> **WORK INSTRUCTIONS**
Reproduce the lines of the material word for word, starting at its very first line and ending after the line that contains "Показати весь графік роботи". Leave the pictures out of your answer.

MATERIAL FOR THE TASK Block Start

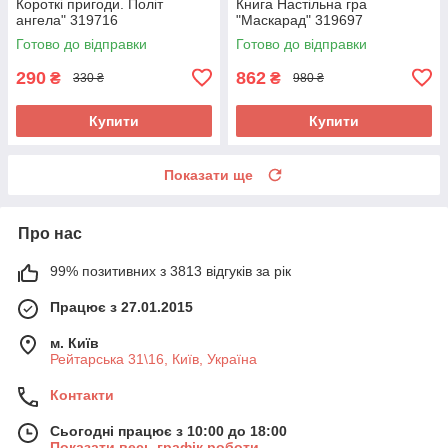
Короткі пригоди. Політ
Книга Настільна гра
ангела" 319716
"Маскарад" 319697
Готово до відправки
Готово до відправки
290
862
₴
₴
330 ₴
980 ₴
Купити
Купити
Показати ще
Про нас
99% позитивних з 3813 відгуків за рік
Працює з 27.01.2015
м. Київ
Рейтарська 31\16, Київ, Україна
Контакти
Сьогодні працює з 10:00 до 18:00
Показати весь графік роботи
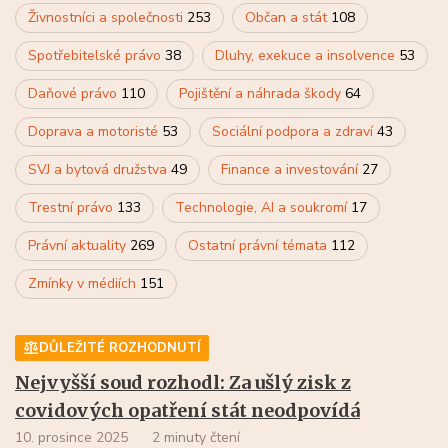
Živnostníci a společnosti
253
Občan a stát
108
Spotřebitelské právo
38
Dluhy, exekuce a insolvence
53
Daňové právo
110
Pojištění a náhrada škody
64
Doprava a motoristé
53
Sociální podpora a zdraví
43
SVJ a bytová družstva
49
Finance a investování
27
Trestní právo
133
Technologie, AI a soukromí
17
Právní aktuality
269
Ostatní právní témata
112
Zmínky v médiích
151
DŮLEŽITÉ ROZHODNUTÍ
Nejvyšší soud rozhodl: Za ušlý zisk z
covidových opatření stát neodpovídá
10. prosince 2025
2 minuty čtení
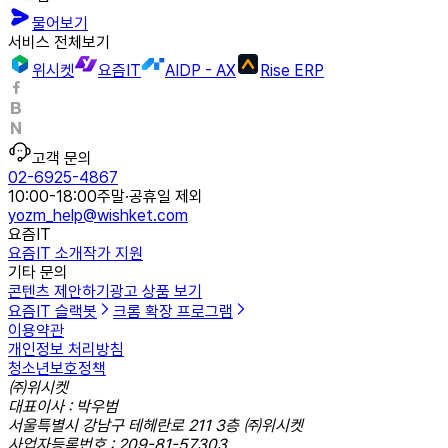
물어보기
서비스 전체보기
위시켓
요즘IT
AIDP - AX
Rise ERP
고객 문의
02-6925-4867
10:00-18:00
주말·공휴일 제외
yozm_help@wishket.com
요즘IT
요즘IT 소개
작가 지원
기타 문의
콘텐츠 제안하기
광고 상품 보기
요즘IT 슬랙봇
크롬 확장 프로그램
이용약관
개인정보 처리방침
청소년보호정책
㈜위시켓
대표이사 : 박우범
서울특별시 강남구 테헤란로 211 3층 ㈜위시켓
사업자등록번호 : 209-81-57303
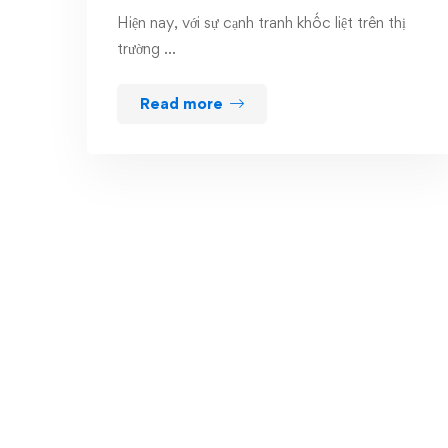
Hiện nay, với sự cạnh tranh khốc liệt trên thị
trường …
Read more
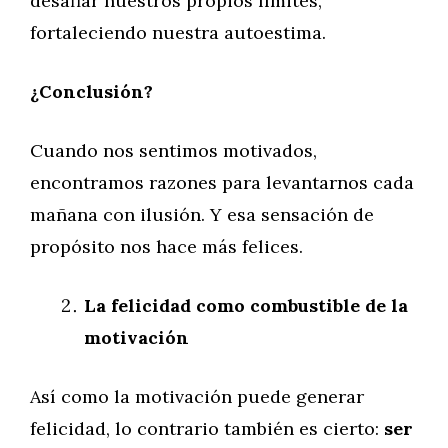
desafiar nuestros propios límites,
fortaleciendo nuestra autoestima.
¿Conclusión?
Cuando nos sentimos motivados,
encontramos razones para levantarnos cada
mañana con ilusión. Y esa sensación de
propósito nos hace más felices.
La felicidad como combustible de la
motivación
Así como la motivación puede generar
felicidad, lo contrario también es cierto:
ser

MATERIAL FOR THE TASK Block End

> **SOLUTION FOR THIS EXERCISE**
Короткі пригоди. Політ
Книга Настільна гра
ангела" 319716
"Маскарад" 319697
Готово до відправки
Готово до відправки
290
862
₴
₴
330 ₴
980 ₴
Купити
Купити
Показати ще
Про нас
99% позитивних з 3813 відгуків за рік
Працює з 27.01.2015
м. Київ
Рейтарська 31\16, Київ, Україна
Контакти
Сьогодні працює з 10:00 до 18:00
Показати весь графік роботи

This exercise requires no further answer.